▶ **INPUT DATA**:
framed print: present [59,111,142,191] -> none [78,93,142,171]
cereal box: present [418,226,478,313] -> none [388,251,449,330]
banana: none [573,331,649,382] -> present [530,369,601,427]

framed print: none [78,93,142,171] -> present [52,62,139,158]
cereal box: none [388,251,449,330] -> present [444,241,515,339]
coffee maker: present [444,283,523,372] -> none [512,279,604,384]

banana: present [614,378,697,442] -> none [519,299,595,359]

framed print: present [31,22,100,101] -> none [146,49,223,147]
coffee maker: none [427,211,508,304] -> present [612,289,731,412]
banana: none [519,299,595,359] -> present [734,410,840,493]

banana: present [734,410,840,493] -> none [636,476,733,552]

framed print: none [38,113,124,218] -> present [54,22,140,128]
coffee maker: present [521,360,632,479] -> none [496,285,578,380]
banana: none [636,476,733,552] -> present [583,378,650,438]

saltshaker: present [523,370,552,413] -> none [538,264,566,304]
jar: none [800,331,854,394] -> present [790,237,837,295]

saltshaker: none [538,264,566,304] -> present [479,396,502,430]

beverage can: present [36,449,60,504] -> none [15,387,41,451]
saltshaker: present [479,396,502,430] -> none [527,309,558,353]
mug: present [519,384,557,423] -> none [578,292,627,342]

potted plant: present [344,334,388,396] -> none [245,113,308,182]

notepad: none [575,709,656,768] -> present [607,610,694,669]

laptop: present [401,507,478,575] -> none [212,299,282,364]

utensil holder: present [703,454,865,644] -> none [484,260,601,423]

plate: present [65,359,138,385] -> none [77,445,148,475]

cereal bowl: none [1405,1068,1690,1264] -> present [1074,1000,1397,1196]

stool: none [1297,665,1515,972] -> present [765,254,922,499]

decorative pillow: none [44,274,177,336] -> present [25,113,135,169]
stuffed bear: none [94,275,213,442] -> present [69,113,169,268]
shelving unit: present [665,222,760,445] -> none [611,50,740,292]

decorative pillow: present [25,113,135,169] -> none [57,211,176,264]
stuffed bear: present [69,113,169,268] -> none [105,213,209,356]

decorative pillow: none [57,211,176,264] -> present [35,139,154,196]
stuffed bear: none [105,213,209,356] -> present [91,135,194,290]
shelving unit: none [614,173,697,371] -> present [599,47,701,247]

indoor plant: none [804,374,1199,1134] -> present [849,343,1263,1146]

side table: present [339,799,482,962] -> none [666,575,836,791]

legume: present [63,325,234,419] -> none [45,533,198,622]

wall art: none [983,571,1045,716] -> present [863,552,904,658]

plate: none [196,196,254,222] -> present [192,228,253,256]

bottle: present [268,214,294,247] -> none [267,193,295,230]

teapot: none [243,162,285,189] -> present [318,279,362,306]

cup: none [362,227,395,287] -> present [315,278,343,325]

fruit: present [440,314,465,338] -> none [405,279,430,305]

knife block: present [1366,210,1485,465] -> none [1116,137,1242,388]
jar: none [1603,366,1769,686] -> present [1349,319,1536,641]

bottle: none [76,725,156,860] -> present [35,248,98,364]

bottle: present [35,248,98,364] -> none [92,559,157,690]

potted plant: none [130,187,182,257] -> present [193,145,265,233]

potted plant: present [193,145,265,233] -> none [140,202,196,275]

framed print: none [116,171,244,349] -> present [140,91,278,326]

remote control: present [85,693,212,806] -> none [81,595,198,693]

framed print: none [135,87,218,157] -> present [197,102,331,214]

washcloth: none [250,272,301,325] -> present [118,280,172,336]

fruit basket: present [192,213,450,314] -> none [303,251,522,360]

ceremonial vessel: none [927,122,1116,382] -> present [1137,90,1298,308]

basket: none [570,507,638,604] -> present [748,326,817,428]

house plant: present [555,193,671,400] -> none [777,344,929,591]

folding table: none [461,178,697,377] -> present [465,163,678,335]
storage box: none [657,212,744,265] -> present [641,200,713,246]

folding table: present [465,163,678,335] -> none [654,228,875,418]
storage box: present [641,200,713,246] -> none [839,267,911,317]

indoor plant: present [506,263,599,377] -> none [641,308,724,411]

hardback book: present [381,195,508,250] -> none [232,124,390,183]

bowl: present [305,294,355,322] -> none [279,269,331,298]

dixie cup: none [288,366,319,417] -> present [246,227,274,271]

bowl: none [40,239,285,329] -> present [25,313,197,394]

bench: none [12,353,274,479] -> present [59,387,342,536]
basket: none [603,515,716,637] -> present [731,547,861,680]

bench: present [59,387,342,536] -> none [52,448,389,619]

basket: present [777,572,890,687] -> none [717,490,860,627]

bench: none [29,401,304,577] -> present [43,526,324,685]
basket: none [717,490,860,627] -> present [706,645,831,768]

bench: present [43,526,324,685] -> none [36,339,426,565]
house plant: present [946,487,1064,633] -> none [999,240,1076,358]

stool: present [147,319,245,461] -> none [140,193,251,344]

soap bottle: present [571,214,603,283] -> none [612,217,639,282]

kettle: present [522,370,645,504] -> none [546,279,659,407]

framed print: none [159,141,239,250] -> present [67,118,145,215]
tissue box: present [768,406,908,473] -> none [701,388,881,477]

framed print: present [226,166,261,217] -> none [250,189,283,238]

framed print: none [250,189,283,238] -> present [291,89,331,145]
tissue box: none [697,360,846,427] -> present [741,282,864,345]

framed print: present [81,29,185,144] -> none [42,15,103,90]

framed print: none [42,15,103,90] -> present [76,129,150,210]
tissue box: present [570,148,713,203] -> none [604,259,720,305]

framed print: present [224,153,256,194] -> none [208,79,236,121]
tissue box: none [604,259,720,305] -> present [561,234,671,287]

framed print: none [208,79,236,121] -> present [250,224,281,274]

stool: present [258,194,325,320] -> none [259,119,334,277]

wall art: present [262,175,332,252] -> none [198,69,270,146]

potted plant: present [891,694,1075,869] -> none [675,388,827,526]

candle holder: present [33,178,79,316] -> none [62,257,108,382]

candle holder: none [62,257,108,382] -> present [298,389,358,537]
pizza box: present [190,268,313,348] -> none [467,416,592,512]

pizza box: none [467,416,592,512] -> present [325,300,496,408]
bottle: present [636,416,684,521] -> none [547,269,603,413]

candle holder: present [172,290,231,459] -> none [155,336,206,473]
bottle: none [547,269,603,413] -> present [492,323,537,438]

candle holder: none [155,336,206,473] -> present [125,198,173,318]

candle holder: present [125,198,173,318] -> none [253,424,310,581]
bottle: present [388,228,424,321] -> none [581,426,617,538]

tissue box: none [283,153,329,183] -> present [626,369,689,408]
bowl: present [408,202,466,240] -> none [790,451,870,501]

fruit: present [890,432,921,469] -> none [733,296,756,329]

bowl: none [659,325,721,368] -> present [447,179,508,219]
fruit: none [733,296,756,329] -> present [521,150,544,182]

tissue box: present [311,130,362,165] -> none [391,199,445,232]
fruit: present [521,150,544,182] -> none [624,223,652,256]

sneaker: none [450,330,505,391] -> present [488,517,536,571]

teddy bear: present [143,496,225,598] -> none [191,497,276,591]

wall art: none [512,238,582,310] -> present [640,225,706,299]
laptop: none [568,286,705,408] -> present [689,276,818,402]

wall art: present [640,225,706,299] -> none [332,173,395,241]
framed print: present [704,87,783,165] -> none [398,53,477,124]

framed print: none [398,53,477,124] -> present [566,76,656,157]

▶ **ASSIGNMENT**: Please restate, exactly as written, the line that holds "candle holder: present [125,198,173,318]" and all remaining lines of the data above, and only those.

▶ **REPLY TO THE TASK**:
candle holder: present [125,198,173,318] -> none [253,424,310,581]
bottle: present [388,228,424,321] -> none [581,426,617,538]

tissue box: none [283,153,329,183] -> present [626,369,689,408]
bowl: present [408,202,466,240] -> none [790,451,870,501]

fruit: present [890,432,921,469] -> none [733,296,756,329]

bowl: none [659,325,721,368] -> present [447,179,508,219]
fruit: none [733,296,756,329] -> present [521,150,544,182]

tissue box: present [311,130,362,165] -> none [391,199,445,232]
fruit: present [521,150,544,182] -> none [624,223,652,256]

sneaker: none [450,330,505,391] -> present [488,517,536,571]

teddy bear: present [143,496,225,598] -> none [191,497,276,591]

wall art: none [512,238,582,310] -> present [640,225,706,299]
laptop: none [568,286,705,408] -> present [689,276,818,402]

wall art: present [640,225,706,299] -> none [332,173,395,241]
framed print: present [704,87,783,165] -> none [398,53,477,124]

framed print: none [398,53,477,124] -> present [566,76,656,157]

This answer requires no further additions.